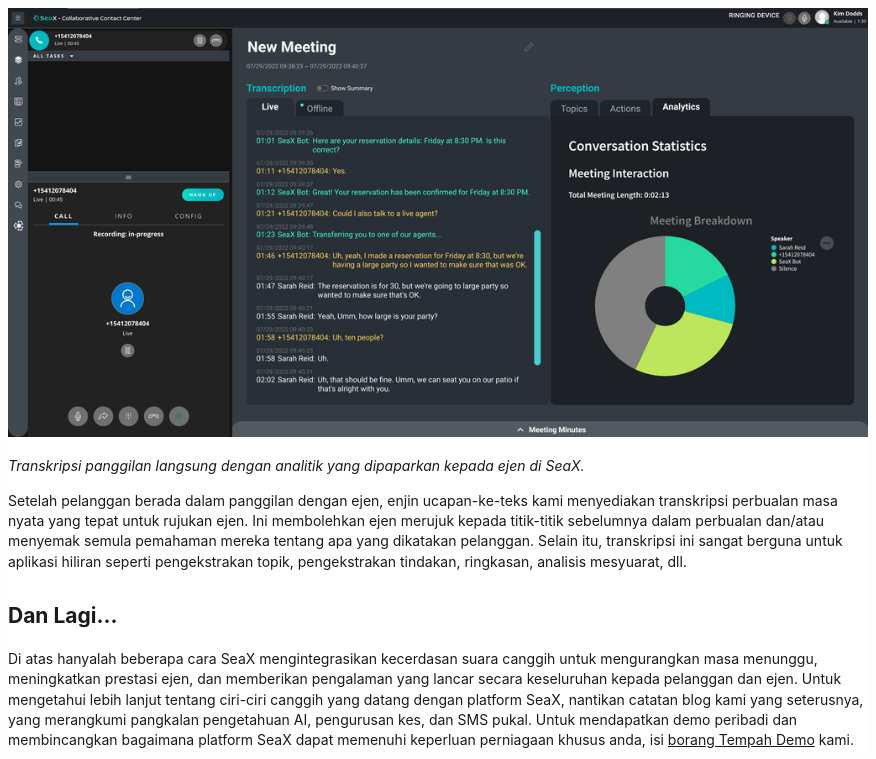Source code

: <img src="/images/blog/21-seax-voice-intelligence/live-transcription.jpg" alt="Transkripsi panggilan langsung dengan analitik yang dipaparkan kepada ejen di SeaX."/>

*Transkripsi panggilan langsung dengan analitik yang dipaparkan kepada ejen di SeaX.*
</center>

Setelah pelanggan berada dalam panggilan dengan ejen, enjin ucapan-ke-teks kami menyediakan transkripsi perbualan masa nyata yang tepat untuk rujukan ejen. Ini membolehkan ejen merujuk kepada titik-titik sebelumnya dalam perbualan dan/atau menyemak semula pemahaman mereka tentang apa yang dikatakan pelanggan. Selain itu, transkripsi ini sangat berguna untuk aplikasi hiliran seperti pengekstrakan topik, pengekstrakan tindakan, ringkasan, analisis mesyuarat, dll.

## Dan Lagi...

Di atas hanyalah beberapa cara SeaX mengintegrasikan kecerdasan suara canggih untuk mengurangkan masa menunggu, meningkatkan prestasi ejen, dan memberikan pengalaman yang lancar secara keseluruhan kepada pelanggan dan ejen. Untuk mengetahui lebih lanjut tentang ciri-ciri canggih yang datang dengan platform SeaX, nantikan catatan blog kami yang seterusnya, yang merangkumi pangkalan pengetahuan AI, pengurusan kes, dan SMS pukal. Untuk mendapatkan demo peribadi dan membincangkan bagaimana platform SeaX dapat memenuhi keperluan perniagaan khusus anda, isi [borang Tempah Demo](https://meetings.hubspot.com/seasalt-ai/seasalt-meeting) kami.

Goal of the exercise
Pictures stay out; everything else in the listing above gets repeated exactly.

Reply to the task
Source code

: <img src="/images/blog/21-seax-voice-intelligence/live-transcription.jpg" alt="Transkripsi panggilan langsung dengan analitik yang dipaparkan kepada ejen di SeaX."/>

*Transkripsi panggilan langsung dengan analitik yang dipaparkan kepada ejen di SeaX.*
</center>

Setelah pelanggan berada dalam panggilan dengan ejen, enjin ucapan-ke-teks kami menyediakan transkripsi perbualan masa nyata yang tepat untuk rujukan ejen. Ini membolehkan ejen merujuk kepada titik-titik sebelumnya dalam perbualan dan/atau menyemak semula pemahaman mereka tentang apa yang dikatakan pelanggan. Selain itu, transkripsi ini sangat berguna untuk aplikasi hiliran seperti pengekstrakan topik, pengekstrakan tindakan, ringkasan, analisis mesyuarat, dll.

## Dan Lagi...

Di atas hanyalah beberapa cara SeaX mengintegrasikan kecerdasan suara canggih untuk mengurangkan masa menunggu, meningkatkan prestasi ejen, dan memberikan pengalaman yang lancar secara keseluruhan kepada pelanggan dan ejen. Untuk mengetahui lebih lanjut tentang ciri-ciri canggih yang datang dengan platform SeaX, nantikan catatan blog kami yang seterusnya, yang merangkumi pangkalan pengetahuan AI, pengurusan kes, dan SMS pukal. Untuk mendapatkan demo peribadi dan membincangkan bagaimana platform SeaX dapat memenuhi keperluan perniagaan khusus anda, isi [borang Tempah Demo](https://meetings.hubspot.com/seasalt-ai/seasalt-meeting) kami.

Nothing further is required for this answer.